Anne Borchert

After 25+ years at Case Western Reserve, Anne Borchert reflects on ‘the family business’

Corporate relations leader steps down June 30 with praise for campus culture and ‘incredible people’

After more than a quarter century working at Case Western Reserve, Anne Borchert will close her career at the university June 30.

But with family ties to the institution dating back to the 1940s—and two children pursuing bachelor’s degrees today—her connection to the campus appears certain to persist.

Borchert’s grandfather, Thomas Keith Glennan, served as the Case Institute of Technology’s president for nearly two decades, and her father, Frank Roy Borchert Jr., was a longtime vice president at Case Western Reserve. Meanwhile her mother, Catherine “Kitty” Borchert, became a double alumna, receiving her second degree at age 72.

“I like to say I’m the third generation in the family business,” said Borchert, currently the university’s leader for corporate relations and strategic projects. “I fell in love with CWRU early on and could see why my dad and grandfather considered it this amazing little jewel.”
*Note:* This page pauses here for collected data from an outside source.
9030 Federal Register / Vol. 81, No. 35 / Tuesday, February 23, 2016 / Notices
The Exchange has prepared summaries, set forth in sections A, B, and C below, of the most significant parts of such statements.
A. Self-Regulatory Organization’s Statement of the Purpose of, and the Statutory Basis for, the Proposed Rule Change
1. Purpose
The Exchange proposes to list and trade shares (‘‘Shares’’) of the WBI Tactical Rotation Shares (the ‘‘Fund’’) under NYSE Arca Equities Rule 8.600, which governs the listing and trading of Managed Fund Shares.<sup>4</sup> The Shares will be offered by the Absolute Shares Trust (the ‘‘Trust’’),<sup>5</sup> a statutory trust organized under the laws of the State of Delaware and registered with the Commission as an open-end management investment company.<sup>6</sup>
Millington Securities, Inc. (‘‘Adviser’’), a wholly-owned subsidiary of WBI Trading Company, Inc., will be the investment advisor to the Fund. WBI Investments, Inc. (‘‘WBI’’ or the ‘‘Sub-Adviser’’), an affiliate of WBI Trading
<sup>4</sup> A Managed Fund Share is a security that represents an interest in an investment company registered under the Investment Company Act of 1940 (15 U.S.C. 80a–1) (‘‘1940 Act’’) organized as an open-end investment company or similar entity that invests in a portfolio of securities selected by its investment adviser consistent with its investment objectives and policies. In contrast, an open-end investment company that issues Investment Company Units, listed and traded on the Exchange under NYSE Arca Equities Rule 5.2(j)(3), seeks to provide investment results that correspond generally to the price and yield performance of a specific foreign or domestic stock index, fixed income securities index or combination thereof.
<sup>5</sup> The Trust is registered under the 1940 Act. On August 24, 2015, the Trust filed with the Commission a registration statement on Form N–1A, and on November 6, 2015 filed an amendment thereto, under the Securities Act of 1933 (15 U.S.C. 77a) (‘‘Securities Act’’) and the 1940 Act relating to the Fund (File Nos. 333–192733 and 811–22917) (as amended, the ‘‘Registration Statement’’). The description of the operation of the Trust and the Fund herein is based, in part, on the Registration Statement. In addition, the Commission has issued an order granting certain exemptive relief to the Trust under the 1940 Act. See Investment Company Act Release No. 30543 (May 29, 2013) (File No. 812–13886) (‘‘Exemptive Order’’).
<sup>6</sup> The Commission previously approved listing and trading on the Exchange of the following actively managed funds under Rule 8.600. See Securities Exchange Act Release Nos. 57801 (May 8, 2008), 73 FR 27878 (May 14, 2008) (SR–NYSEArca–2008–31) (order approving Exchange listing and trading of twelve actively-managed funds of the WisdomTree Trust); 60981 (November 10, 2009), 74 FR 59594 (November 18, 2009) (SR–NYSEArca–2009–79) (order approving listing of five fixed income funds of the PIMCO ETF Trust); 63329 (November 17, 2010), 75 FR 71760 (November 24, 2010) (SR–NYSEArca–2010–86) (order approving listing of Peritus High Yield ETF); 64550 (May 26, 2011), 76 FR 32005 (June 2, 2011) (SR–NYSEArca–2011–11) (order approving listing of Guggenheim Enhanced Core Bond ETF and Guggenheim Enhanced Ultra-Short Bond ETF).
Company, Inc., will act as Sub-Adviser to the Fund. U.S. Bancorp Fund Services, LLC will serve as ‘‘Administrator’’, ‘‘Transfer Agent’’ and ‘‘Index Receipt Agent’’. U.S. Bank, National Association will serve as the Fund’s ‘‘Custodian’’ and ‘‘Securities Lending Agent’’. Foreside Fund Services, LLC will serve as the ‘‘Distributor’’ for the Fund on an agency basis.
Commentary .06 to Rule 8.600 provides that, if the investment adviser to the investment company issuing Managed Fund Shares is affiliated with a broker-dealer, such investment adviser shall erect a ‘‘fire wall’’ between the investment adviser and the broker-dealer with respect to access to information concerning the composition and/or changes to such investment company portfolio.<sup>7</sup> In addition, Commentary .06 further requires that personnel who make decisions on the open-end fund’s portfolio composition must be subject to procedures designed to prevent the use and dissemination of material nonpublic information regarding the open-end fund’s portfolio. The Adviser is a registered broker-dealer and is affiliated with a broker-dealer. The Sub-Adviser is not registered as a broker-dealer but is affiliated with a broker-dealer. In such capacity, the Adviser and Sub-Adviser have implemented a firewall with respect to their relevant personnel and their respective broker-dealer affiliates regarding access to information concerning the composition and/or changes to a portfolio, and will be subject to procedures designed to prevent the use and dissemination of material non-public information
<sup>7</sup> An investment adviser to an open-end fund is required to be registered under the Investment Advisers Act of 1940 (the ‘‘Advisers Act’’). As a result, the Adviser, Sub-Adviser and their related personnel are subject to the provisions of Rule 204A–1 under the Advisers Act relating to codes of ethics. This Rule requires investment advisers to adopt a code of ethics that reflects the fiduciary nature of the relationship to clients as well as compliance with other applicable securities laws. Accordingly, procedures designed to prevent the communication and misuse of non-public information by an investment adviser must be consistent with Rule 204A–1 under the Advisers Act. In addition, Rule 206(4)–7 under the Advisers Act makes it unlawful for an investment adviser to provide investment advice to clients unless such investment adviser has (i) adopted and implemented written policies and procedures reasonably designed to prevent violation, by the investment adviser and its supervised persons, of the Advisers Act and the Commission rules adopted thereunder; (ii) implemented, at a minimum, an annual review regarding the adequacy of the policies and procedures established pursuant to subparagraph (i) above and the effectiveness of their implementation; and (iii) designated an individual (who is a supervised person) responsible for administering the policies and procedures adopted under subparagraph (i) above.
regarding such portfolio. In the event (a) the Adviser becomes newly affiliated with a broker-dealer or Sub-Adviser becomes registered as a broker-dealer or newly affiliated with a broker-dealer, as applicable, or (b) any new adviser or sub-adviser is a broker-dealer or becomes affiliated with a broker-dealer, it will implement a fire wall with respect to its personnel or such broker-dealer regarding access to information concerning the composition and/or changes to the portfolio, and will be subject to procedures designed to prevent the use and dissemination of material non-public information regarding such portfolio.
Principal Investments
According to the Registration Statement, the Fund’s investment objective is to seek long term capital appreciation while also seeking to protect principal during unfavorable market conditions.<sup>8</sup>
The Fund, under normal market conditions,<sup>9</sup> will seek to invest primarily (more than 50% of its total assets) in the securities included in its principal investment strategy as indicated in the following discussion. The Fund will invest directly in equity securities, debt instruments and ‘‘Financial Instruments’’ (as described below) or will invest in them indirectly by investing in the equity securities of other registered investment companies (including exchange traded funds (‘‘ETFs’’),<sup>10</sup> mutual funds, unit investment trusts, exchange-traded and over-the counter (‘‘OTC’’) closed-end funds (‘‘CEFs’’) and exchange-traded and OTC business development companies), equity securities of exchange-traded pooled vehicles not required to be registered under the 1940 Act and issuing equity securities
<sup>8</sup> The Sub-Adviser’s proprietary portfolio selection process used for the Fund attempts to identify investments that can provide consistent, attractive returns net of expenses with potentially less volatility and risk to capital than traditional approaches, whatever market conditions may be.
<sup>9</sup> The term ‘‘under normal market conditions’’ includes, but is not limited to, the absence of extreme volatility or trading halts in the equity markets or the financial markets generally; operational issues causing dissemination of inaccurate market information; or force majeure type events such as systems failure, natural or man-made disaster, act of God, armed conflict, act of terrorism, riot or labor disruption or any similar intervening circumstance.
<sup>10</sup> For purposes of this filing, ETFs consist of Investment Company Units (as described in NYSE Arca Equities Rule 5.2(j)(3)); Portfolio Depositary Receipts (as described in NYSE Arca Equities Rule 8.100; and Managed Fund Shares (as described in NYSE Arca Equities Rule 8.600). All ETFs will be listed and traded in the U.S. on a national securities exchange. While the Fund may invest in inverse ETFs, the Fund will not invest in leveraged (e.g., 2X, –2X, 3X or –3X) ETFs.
After serving as executive director of alumni and development at the University of Chicago’s International House, Borchert was hired for her first position at CWRU. But instead of returning to her native Cleveland for the job she headed to Yokohama, Japan.

After her husband, Jeffrey Isaacs, had been offered a teaching position in the city, Borchert successfully pitched the idea of establishing an international office that would engage Case Western Reserve alumni and corporate partners in Asia.

Five years later, Borchert and her family moved to Cleveland and she began working in development at CWRU’s Case School of Engineering. In 2007 she made the shift to corporate relations.

“At that point, there was no front door for our industry partners to access the university,” said Borchert. “We determined where we had the most alumni and which companies were already engaged, hired a team, made assignments, and we were off to the races.”

Collaborations with organizations such as KeyBank and Underwriters Laboratories have been vital to developing diversity, equity and inclusion initiatives, Borchert said. Research competitions, internships and scholarships provide underrepresented populations equitable access to experiential learning opportunities while strengthening the talent pipeline from Case Western Reserve into local industry.

“Anne and the corporate relations team have been invaluable partners in helping us grow our relationships with corporations on behalf of students,” said Drew Poppleton, CWRU’s director of post-graduate planning and experiential education. “I’ve worked with Anne for more than a decade now, and I can’t think of anyone who has been a bigger champion for the university with outside entities.”

Borchert also worked to connect CWRU professors with companies that could benefit from faculty research. One initiative that advanced industry and academic collaboration was the Innovation Prize Fund, which she cites among her proudest accomplishments.

The program structure offers companies an inside look at the groundbreaking research taking place on campus while igniting creativity among faculty by inviting proposals for seed funding. The program started with Sherwin Williams in 2013 and laid a foundation for lasting partnerships with companies including Lubrizol, Johnson & Johnson and Nottingham Spirk.

“I have always loved Case Western Reserve’s culture of intrapreneurship,” she reflected. “I’ve been able to experiment and test out new ideas. It has been really exciting, and it’s part of what has kept me here for 25 years. But more than anything, I’ll miss the incredible people.”